How to do this pH calculation?

To solve this problem you need to recognize that CH₃NH₃NO­₃ will completely ionize in solution:

CH₃NH₃NO­₃ → CH₃NH₃⁺ + NO₃^- (CH₃NH₃⁺ is analogous to NH₄⁺, with a methyl group replacing one of the hydrogens bonded to nitrogen)

CH₃NH₃⁺  is a Bronsted Lowry acid (proton donor) and can dissociate in water according to

 (1) CH₃NH₃⁺ ⇌  CH₃NH₂ + H⁺    The acid dissociation constant for this equilibrium is

 K_a = [CH₃NH₂][H⁺]/[ CH₃NH₃⁺]

We are not given the dissociation constant, K_a. However, we know that for a weak acid and its conjugate base, the relationship of K_a to K­_b is    

(2) K_aK­_b=K_w, where K_w = 10^-14 is the dissociation constant of water, H₂O ⇌ H⁺ + OH^- (if you are studying acid-base equilibria, it is a really good idea to memorize K_w !!)

So from eqn (2) above, we obtain K_a = (10_­^-14)/(5.2 x 10^-4) = 1.9 x 10^-11

Now you can set up your ICE table for the acid dissociation in eqn (1) above:

CH₃NH₃⁺ ⇌  CH₃NH₂ + H⁺

 Initial             0.80                 0           0

 Change          -x                   +x           +x

Equilibrium     0.80-x              x              x

[H⁺] at equilibrium is equal to x, so plugging the above values into the K_a expression from eqn (1) and using the K_a value you got from eqn (2), you have:

1.9 x 10^-11 = x²/(0.80-x)

x << 0.80M (use the 5% rule, that is if x is less than 5% of the initial concentration, you can ignore it to simplify the calculation. If it cannot be ignored, you can solve for x with the quadratic formula. But we don’t need to do that here)

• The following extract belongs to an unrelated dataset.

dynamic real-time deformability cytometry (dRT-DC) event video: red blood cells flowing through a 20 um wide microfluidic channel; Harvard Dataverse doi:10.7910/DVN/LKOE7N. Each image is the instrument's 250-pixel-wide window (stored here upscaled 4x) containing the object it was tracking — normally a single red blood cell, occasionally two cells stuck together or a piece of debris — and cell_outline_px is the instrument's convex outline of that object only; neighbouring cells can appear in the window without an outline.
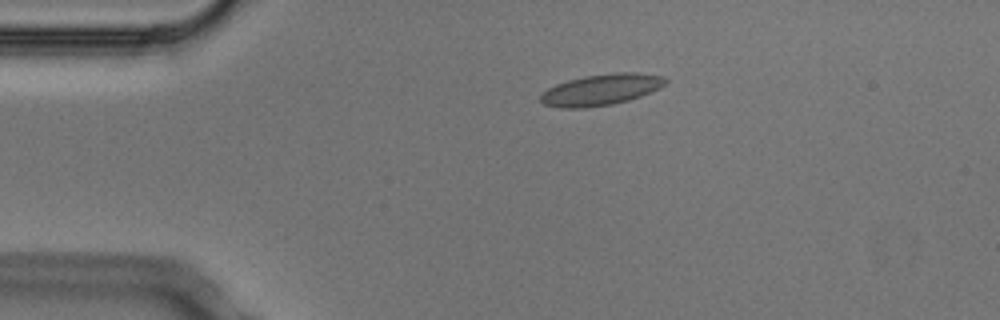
{"species": "Egyptian fruit bat (a non-hibernating species)", "species_latin": "Rousettus aegyptiacus", "temperature_condition": "cold", "stored_images_in_passage": 2, "camera_frame_rate_fps": 3000, "um_per_image_px": 0.085, "animal": {"sex": "male"}, "frame": {"image": 1, "passage_image": 1, "time_ms": 0.0, "image_size_px": [1000, 320], "cell_outline_px": [[668, 80], [660, 88], [640, 96], [628, 100], [612, 104], [584, 108], [560, 108], [544, 104], [540, 100], [540, 96], [548, 88], [556, 84], [568, 80], [584, 76], [616, 72], [636, 72], [664, 76]], "centroid_in_image_um": [51.1, 7.62], "position_along_channel_um": 33.9, "area_um2": 22.66}}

so 1.9 x 10^-11 ≈ x²/0.80  and you obtain x = 3.9 x 10^-6 = [H⁺]

Take the -log of [H⁺] and you will have the pH of the solution.

In general, salts where the anion is not a base and the cation is the conjugate acid of a weak base (in this case, CH₃NH₂ is a weak base and CH₃NH₃⁺ is its conjugate acid) will produce an acidic solution. If you have correctly calculated the pH from the above [H⁺], you should see that pH < 7.